Some musings on human brutality and human evil

[epistemic status: semi-poetic musing]

I’m listening to Dan Carlin’s Hardcore History: Supernova in the East this week. The biggest thing that’s struck me so far is the ubiquity of brutality and atrocity. In this series, Carlin describes the Rape of Nanjing in particular, but he points out that the “police reports” from that atrocity could just as well describe the Roman sack of Cremona, or the Turkish conquest of Byzantium, not to mention the constant brutality of the the Mongol hordes.

I’m left with an awareness that there’s an evil in human nature, an evolutionary darkness, inextricably bound up with us: in the right context, apparently decent, often god-fearing, young men will rape and plunder and murder en mass. There’s violence under the surface.

Luckily, I personally live in a democratic great power that maintains a monopoly on the use of force. At least for me (white and middle class), and at least for now (geopolitics shifts rapidly, and many of the Jews of 1940 Europe, felt that something like the Holocaust could never happen [in their country]), power, in the form of the largest, most technological advanced military ever, and in the form of nuclear weapons, is arrayed to protect me against that violence.
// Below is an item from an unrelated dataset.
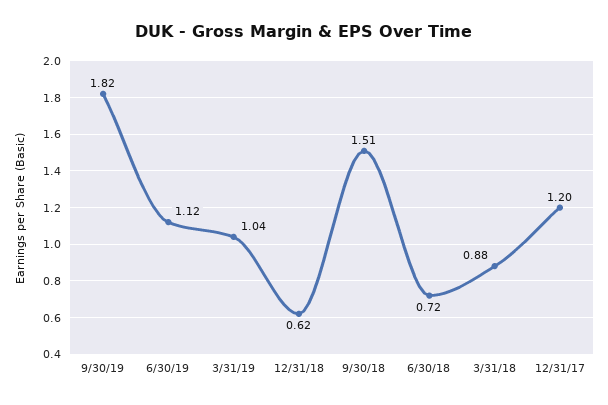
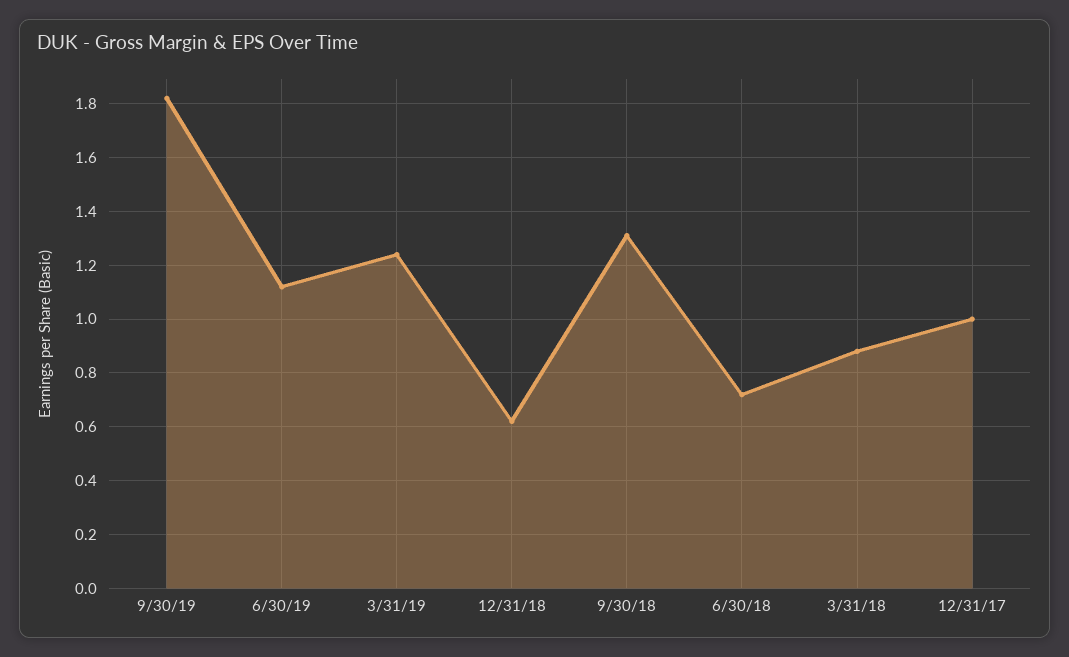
3/31/19: 1.04 -> 1.25
9/30/18: 1.51 -> 1.3
12/31/17: 1.2 -> 1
But that protection is bought with blood and brutality. Not just in the sense that America is founded on the destruction of the Native Americans that were here first, and civilization itself was built on the backs of forceful enslavement (though that is very much the case). In the sense that elsewhere in the world, today, that American military might is destroying someone else’s home. I recently learned about the Huế Massacre and other atrocities of the Vietnam war, and I’m sure similar things (perhaps not as bad), happen every year. Humans can’t be trusted not to abuse their power.

It’s almost like a law of nature: if someone has the power to hurt another, that provides opportunity for the darkness in the human soul to flower in violence. It’s like a conservation law of brutality.

No. That’s not right. Brutality is NOT conserved. It can be better or worse. (To say otherwise would be an unacceptable breach of epistemic and ethics). But brutality is inescapable.

So what to do? I the only way I can buy safety for myself and my friends is with violence towards others?

The only solution that I can think of is akin to Paretotopian ideas: could we make it so that there is a monopoly on the use of force, but no human has it?

I’m imagining something like an AGI whose source code was completely transparent: everyone could see and read the its decision theory. And all that it would do is prevent the use of violence, by anyone. Anytime someone attempts to commit violence the nano-machines literally stay their hand. (It might also have to produce immortality pills, and ensure that everyone could access them if they wanted too.) And other than that, it lets humans handle things for themselves. “A limited sovereign on the blockchain.”

I imagine that the great powers would be unwilling to give up their power, unless they felt so under threat (and loss averse), that this seemed like a good compromise. I imagine that “we” would have to bully the world into adopting something like this. The forces of good in human nature would have to have the underhand, for long enough to lock in the status quo, to banish violence forever.